I'd love to know how you'd go about registering this one :roll:


----------



## artona (Jan 19, 2006)

Hi

Phewwwwwwwwwwwwwwwwwwwwwwwwwwwwwwwwww


stew


----------



## MicknPat (Jul 18, 2005)

So someone in Andover has shipped that over from the States but who would buy a vehicle like that where you havent a cat in hells chance of getting it registered :?


----------



## LC1962 (Oct 6, 2005)

My sentiments exactly Mick......unless of course you have a foot problem or share the same name as Pete Cook's mate :wink:


----------



## Rapide561 (Oct 1, 2005)

*RV*

Hi

Length OK, it is the width that might be an issue. Then again, it is on a fairly standard chassis so might just squeeze in

Rapide


----------



## damondunc (Feb 14, 2006)

*newell coach*

Hi folks,
I know a bit about this one, previously owned by Jaques Villeneuve and Jenson Button. It's registered in southern Ireland, just prior to working at the dealer I worked at down south they used to look after it and did the warranty work on it when nearly new. It's not the only one over here either the proprietor of Harrod's has one aswell. What a machine! totally bespoke built to owners specification, but look out if it goes wrong, telephone numbers come to mind, and vastly complicated.The place where it's kept is just up the road from chris's mum's in andover.
cheers Duncan.


----------



## Pusser (May 9, 2005)

I wonder what the gearbox and engine are like after Jenson's has been driving it. Is he related to the old Jensen car firm, the first hatchback in history I think.

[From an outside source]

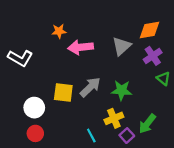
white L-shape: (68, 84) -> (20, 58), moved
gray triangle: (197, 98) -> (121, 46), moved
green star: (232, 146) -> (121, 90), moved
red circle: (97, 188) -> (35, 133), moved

... probably not. More like Cadburys


----------



## Grizzly (May 9, 2005)

So how did Jensen Button / Jacques Villeneuve's drivers get it from A to B in UK if it is illegal to drive it here ?

I don't suppose Button and Villeneuve used it to sleep on someone's drive in Andover between races - ? !

G


----------



## TonyHunt (Oct 10, 2005)

Its registered abroad as the Ad says so is obviously legal to drive over here on Irish plates. Its done 141,000 miles the ad says which for a vehicle like that is only just run in. What a beut. 7ft longer than my Newmar.


----------



## woodcut (Sep 30, 2006)

*BIG OR WHAT*

hI. Well it is a beaut, i had a look into a couple of these on my last visit to Florida, they are really beautiful.

Jeff.......


----------



## 98452 (Apr 2, 2006)

_Registered in the EEC_

Is there a possible loophole?


----------



## Rapide561 (Oct 1, 2005)

*Size*



RR said:


> _Registered in the EEC_
> 
> Is there a possible loophole?


Hi

Several years ago, a coach manufacturer (Neoplan) built a twin deck coach called a mega liner, tinn axles both front and rear.

From memory, it can be driven in the UK but must be registered elsewhere.

Siesta from Middlesbrough have 13.5 metre coaches on British plates as opposed to the standard 12 metre stuff

Rapide


----------



## Snelly (Aug 20, 2005)

That is twice as long as my motorhome... 8O


----------



## 2kias (Sep 18, 2006)

Hope it doesn't end up next to me on a CC site!
Wouldn't see daylight all day!


----------